What is will, free will?
But my question is simpler. Apparently will is in tension with reason; i.e., not reason. I take free will for granted and can adduce my own arguments in favor of its existence. (Along the lines of, do I wear white socks or black socks today.) But the Greeks, not so much. And Luther, not on your nelly! — tim wood
'A tension with reason' ?
'will' and 'reason' do not appear 'tensioned' but they are it seams points at which some thing undergoes a transition from: cosmic to natural to human. No more than the child has a tension with his/her adolescent or mature form. The 'will' is temporally antecedent to or perhaps contemporaneous with the 'thought', and subsequent reasoning or the 'thinking', which precedes the doing, and appears to come after the 'arrival' of the will. The relationship between 'will' and 'reason' appears entirely temporal and natural, it seems to have a temporal flow, that is applied by consciousness.
Nietzsche writes : "A thought comes when it will, not when I will"
If we consider this assertion carefully I think it points to the historicity of thought itself. In more modern parlance one might assert that instinctual imperative precedes thought and determines the general form of thought, a functional 'reasoning' is subsequently applied to this deeper imperative, and thought seems to be the consequence. The quality of the thought is dependent upon that of the reasoning, but neither 'need' to get the interpretation of the initiating instinct or 'will' correct in toto. Nature seems to revel in misinterpretation in order to produce variance. The correct interpretation of 'will' by the individual may well be the purest form of intelligence as it more correctly correlates with the source of subsequent thought?
The functional reasoning is purely subjective-logic towards the end of satisfying the initial instinctual imperative. In this sense a more modern interpretation of 'will' might be 'instinctual imperative'. These are and may well be continually misunderstood by reason. (Human intelligence or reason may well be in its infancy in this regard)
This definition of 'will' might then be confined to a 'natural function' in the sense that instinctual imperatives are derivations out of of the natural order, and they simply direct the animal towards the satisfaction of Natural as opposed to personal objectives (there is no 'point' to sex for example).

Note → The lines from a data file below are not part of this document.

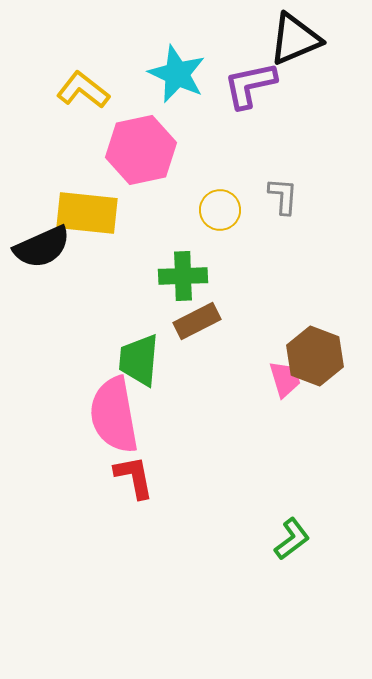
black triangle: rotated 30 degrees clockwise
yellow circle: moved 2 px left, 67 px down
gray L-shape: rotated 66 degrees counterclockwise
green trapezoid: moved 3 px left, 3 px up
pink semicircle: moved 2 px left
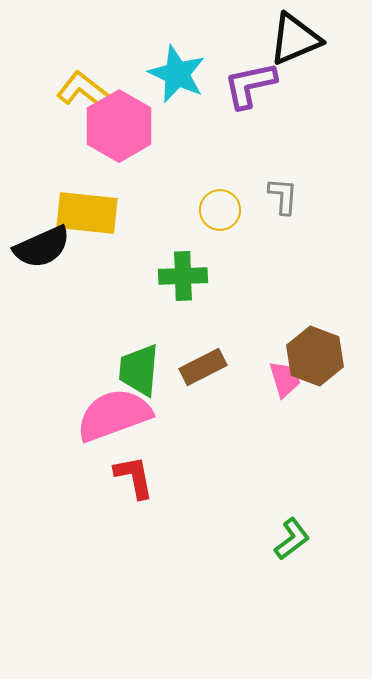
pink hexagon: moved 22 px left, 24 px up; rotated 18 degrees counterclockwise
brown rectangle: moved 6 px right, 46 px down
green trapezoid: moved 10 px down
pink semicircle: rotated 80 degrees clockwise
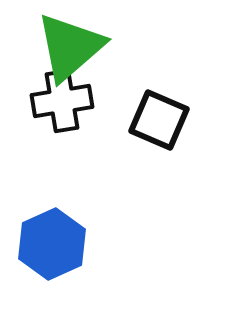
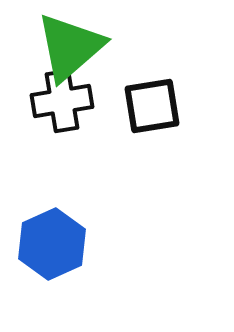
black square: moved 7 px left, 14 px up; rotated 32 degrees counterclockwise
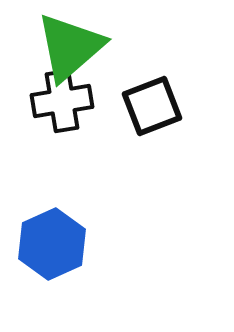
black square: rotated 12 degrees counterclockwise
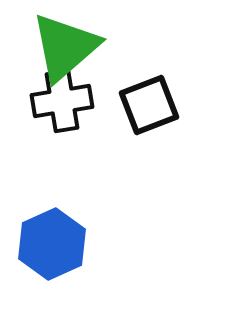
green triangle: moved 5 px left
black square: moved 3 px left, 1 px up
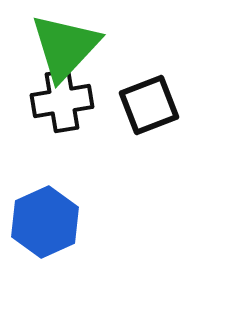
green triangle: rotated 6 degrees counterclockwise
blue hexagon: moved 7 px left, 22 px up
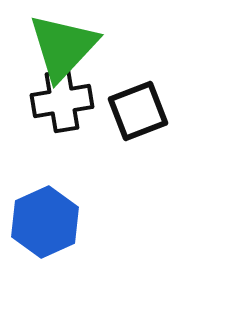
green triangle: moved 2 px left
black square: moved 11 px left, 6 px down
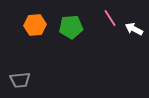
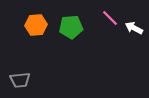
pink line: rotated 12 degrees counterclockwise
orange hexagon: moved 1 px right
white arrow: moved 1 px up
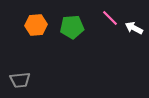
green pentagon: moved 1 px right
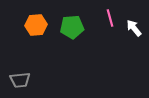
pink line: rotated 30 degrees clockwise
white arrow: rotated 24 degrees clockwise
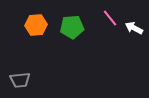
pink line: rotated 24 degrees counterclockwise
white arrow: rotated 24 degrees counterclockwise
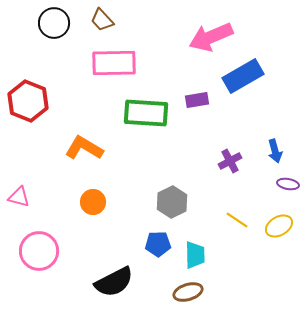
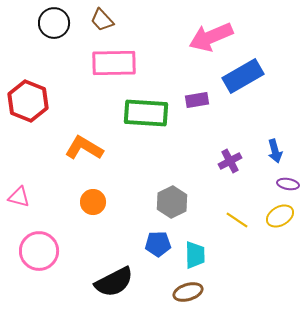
yellow ellipse: moved 1 px right, 10 px up
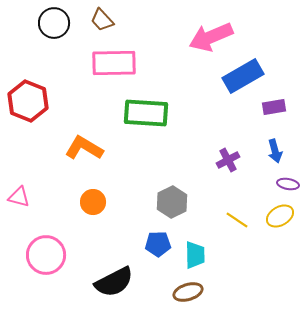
purple rectangle: moved 77 px right, 7 px down
purple cross: moved 2 px left, 1 px up
pink circle: moved 7 px right, 4 px down
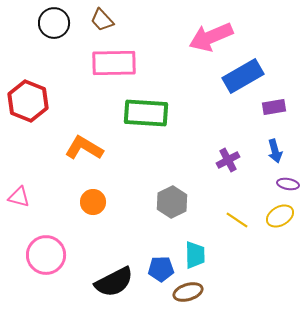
blue pentagon: moved 3 px right, 25 px down
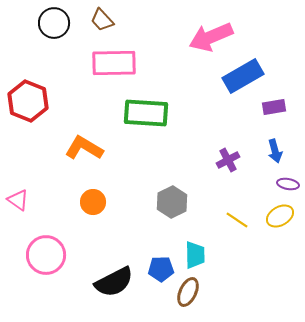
pink triangle: moved 1 px left, 3 px down; rotated 20 degrees clockwise
brown ellipse: rotated 48 degrees counterclockwise
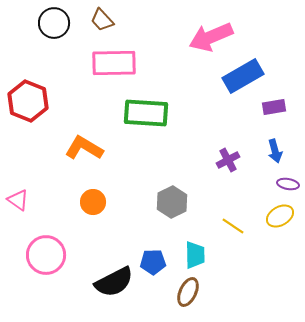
yellow line: moved 4 px left, 6 px down
blue pentagon: moved 8 px left, 7 px up
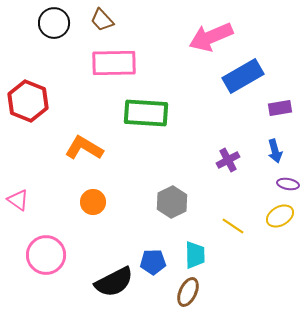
purple rectangle: moved 6 px right, 1 px down
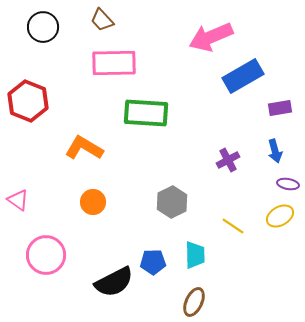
black circle: moved 11 px left, 4 px down
brown ellipse: moved 6 px right, 10 px down
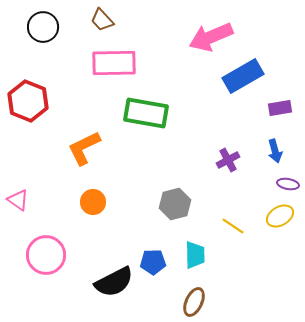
green rectangle: rotated 6 degrees clockwise
orange L-shape: rotated 57 degrees counterclockwise
gray hexagon: moved 3 px right, 2 px down; rotated 12 degrees clockwise
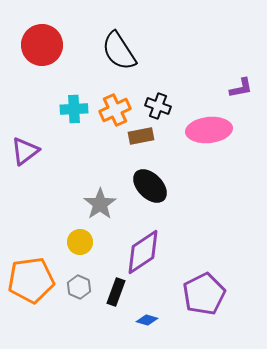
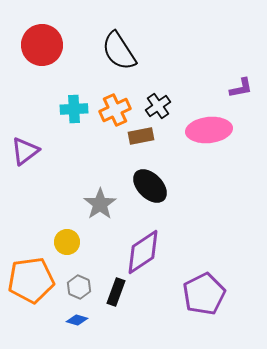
black cross: rotated 35 degrees clockwise
yellow circle: moved 13 px left
blue diamond: moved 70 px left
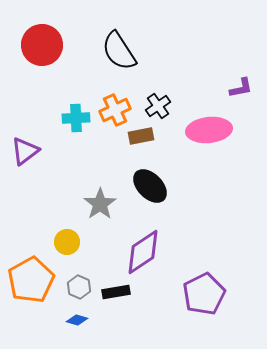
cyan cross: moved 2 px right, 9 px down
orange pentagon: rotated 21 degrees counterclockwise
black rectangle: rotated 60 degrees clockwise
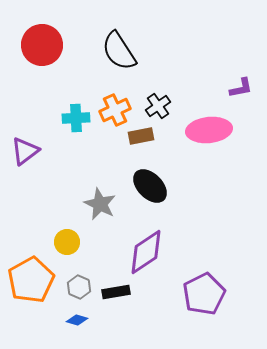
gray star: rotated 12 degrees counterclockwise
purple diamond: moved 3 px right
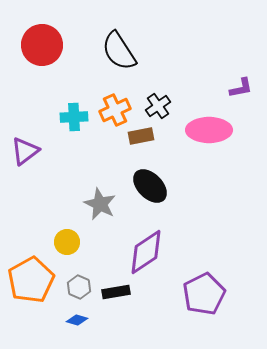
cyan cross: moved 2 px left, 1 px up
pink ellipse: rotated 6 degrees clockwise
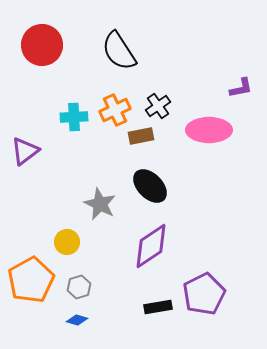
purple diamond: moved 5 px right, 6 px up
gray hexagon: rotated 20 degrees clockwise
black rectangle: moved 42 px right, 15 px down
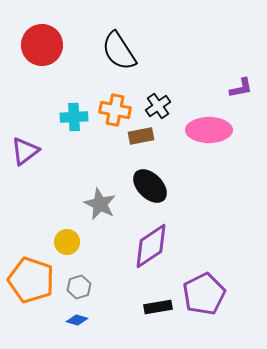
orange cross: rotated 36 degrees clockwise
orange pentagon: rotated 24 degrees counterclockwise
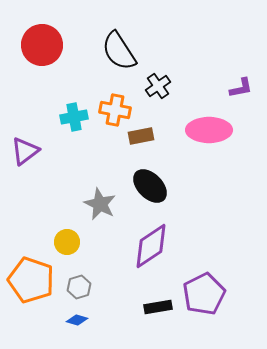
black cross: moved 20 px up
cyan cross: rotated 8 degrees counterclockwise
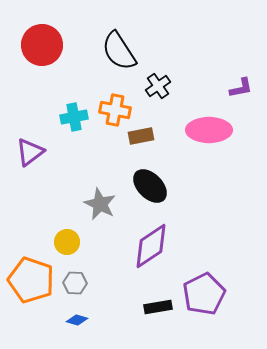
purple triangle: moved 5 px right, 1 px down
gray hexagon: moved 4 px left, 4 px up; rotated 20 degrees clockwise
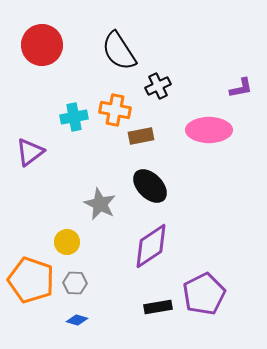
black cross: rotated 10 degrees clockwise
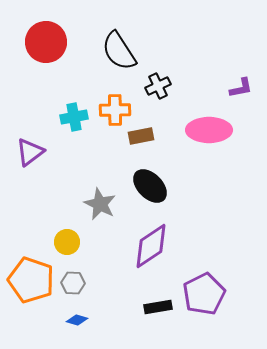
red circle: moved 4 px right, 3 px up
orange cross: rotated 12 degrees counterclockwise
gray hexagon: moved 2 px left
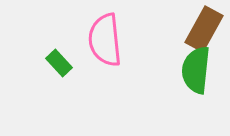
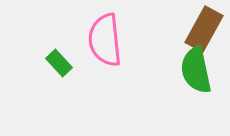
green semicircle: rotated 18 degrees counterclockwise
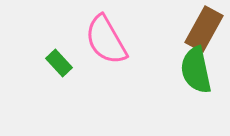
pink semicircle: moved 1 px right; rotated 24 degrees counterclockwise
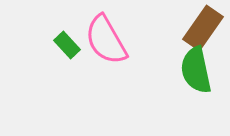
brown rectangle: moved 1 px left, 1 px up; rotated 6 degrees clockwise
green rectangle: moved 8 px right, 18 px up
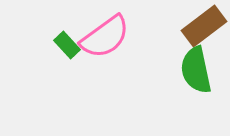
brown rectangle: moved 1 px right, 2 px up; rotated 18 degrees clockwise
pink semicircle: moved 1 px left, 3 px up; rotated 96 degrees counterclockwise
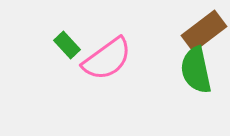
brown rectangle: moved 5 px down
pink semicircle: moved 2 px right, 22 px down
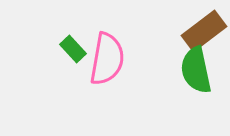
green rectangle: moved 6 px right, 4 px down
pink semicircle: rotated 44 degrees counterclockwise
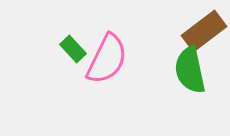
pink semicircle: rotated 16 degrees clockwise
green semicircle: moved 6 px left
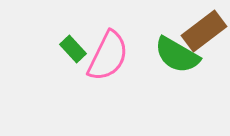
pink semicircle: moved 1 px right, 3 px up
green semicircle: moved 13 px left, 15 px up; rotated 48 degrees counterclockwise
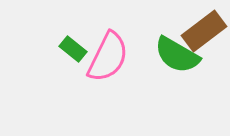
green rectangle: rotated 8 degrees counterclockwise
pink semicircle: moved 1 px down
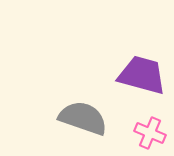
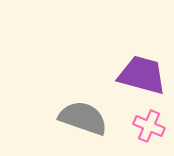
pink cross: moved 1 px left, 7 px up
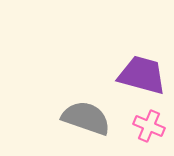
gray semicircle: moved 3 px right
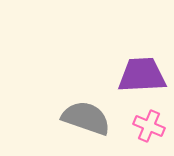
purple trapezoid: rotated 18 degrees counterclockwise
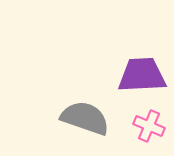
gray semicircle: moved 1 px left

What is important then is to as what is the 'objective(s)' that nature is compelling us towards vis the experience of will? An ultimate form of the evolving Universe?
Anaxagoras may have come close to a notion of 'will' in his concept of 'nous'
Schopenhauer has effectively excluded the notion that you 'might choose your socks' from the concept of a 'freedom' of the will. One cannot effectively assume a freedom of will simply because one thinks about the choice of socks prior to the deed of putting one on, or leaving it in the drawer.